Earlier, SRP lawmaker Nuth Rumdoul told the press conference that three other women from Kampong Speu province had been missing in Malaysia for the past two years.

Mu Sochua said yesterday it was time to move on from focusing on daily cases of abuse and use the ban to leverage Malaysia, which provided “zero mechanisms” to prevent abuse, into a binding bilateral agreement that ensured protections.

She also presented a draft standardised contract that requires employer and employee to agree on basic terms of employment such as the worker’s duties, meal times, days off, breaks and sick leave. In addition, the contract provides fixed overtime rates, ensures the employee is paid on a monthly basis and provides a guaranteed rest day, which Mu Sochua argued was an important mechanism to ensure workers had freedom to support one another outside of work.

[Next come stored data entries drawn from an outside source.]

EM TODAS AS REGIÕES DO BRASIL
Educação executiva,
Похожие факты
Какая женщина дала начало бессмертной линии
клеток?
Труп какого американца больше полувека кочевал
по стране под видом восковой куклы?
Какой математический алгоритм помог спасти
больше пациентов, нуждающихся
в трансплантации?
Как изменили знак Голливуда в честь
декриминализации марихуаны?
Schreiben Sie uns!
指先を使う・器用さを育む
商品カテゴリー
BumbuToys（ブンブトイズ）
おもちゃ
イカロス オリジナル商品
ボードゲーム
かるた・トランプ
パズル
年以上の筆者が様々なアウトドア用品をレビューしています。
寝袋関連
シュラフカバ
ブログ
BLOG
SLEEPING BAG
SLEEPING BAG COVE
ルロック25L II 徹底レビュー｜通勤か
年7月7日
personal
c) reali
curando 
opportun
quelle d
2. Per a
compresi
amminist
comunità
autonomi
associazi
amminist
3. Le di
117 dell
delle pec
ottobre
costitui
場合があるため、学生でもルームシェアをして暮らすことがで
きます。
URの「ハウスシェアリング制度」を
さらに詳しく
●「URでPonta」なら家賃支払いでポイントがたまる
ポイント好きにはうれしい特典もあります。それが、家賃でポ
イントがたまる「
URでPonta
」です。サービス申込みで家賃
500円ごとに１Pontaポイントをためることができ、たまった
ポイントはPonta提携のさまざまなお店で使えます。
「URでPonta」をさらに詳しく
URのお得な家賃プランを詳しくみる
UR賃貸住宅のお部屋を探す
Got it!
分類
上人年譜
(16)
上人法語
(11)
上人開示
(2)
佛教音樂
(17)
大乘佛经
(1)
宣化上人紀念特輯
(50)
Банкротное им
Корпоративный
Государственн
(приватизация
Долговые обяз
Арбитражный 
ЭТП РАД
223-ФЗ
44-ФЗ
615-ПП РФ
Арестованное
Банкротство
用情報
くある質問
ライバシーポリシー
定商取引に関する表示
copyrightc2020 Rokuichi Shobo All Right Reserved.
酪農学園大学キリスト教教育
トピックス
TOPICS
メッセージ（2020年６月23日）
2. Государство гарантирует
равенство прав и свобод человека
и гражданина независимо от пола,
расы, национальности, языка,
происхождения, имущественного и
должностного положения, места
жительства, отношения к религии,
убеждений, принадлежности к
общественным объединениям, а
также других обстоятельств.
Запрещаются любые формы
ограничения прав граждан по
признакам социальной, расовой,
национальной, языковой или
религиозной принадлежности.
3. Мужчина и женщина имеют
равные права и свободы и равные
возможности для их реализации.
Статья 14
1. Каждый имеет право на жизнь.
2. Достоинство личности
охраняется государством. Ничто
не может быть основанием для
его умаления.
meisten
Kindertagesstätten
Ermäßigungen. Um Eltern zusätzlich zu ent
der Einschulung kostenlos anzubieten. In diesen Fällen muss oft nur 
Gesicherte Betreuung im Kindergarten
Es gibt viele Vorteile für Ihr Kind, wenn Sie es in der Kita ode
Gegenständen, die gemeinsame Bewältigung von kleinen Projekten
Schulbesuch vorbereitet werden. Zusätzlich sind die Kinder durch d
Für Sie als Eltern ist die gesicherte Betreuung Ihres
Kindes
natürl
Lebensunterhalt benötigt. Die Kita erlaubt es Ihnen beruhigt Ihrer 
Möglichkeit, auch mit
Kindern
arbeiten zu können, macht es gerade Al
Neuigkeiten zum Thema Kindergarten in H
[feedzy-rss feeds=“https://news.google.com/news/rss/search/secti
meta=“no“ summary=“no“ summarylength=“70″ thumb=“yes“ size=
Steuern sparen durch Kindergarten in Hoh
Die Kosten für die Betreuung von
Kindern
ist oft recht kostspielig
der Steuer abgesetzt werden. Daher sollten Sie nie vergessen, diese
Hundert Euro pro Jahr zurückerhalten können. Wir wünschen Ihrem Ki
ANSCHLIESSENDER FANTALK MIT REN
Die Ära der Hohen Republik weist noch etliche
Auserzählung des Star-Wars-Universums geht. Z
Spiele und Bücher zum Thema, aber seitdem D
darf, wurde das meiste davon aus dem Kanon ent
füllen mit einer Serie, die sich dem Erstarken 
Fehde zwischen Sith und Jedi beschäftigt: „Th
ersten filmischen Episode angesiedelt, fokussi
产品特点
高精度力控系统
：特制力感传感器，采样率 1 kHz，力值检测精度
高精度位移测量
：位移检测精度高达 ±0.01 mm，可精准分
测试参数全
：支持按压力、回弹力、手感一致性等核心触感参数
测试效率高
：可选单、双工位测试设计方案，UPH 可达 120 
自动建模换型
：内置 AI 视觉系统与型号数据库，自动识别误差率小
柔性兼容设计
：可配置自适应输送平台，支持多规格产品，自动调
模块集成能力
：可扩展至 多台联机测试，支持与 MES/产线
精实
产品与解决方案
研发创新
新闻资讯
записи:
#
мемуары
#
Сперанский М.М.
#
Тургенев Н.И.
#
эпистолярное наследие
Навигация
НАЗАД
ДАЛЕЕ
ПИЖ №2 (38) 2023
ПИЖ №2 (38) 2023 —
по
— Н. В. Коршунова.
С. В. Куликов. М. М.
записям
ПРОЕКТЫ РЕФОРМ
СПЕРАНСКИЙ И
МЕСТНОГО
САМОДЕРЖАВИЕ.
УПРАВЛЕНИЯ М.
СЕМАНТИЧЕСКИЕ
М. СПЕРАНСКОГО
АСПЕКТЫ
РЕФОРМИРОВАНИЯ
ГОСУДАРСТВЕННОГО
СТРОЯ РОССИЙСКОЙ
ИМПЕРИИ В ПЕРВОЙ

Bayen Lok, second vice-president of Malaysia’s Association of Foreign Maid Agencies (PAPA), said he supported the standardised contract, but could only ensure it was enforced among his members, which number about 200 of about 1,000 domestic labour firms operating in Malaysia.

“Yes, the contract is important, but it must be enforceable,” he said, adding that his association took human rights very seriously and would blacklist companies within it that violated the law or report them to the government.

“Unscrupulous” agencies outside of PAPA were deducting as much nine months’ salary from domestic workers’ contracts, he said, while firms within his association took only four months and would reduce this to nothing if Cambodian sending companies could reduce their hefty recruitment fees.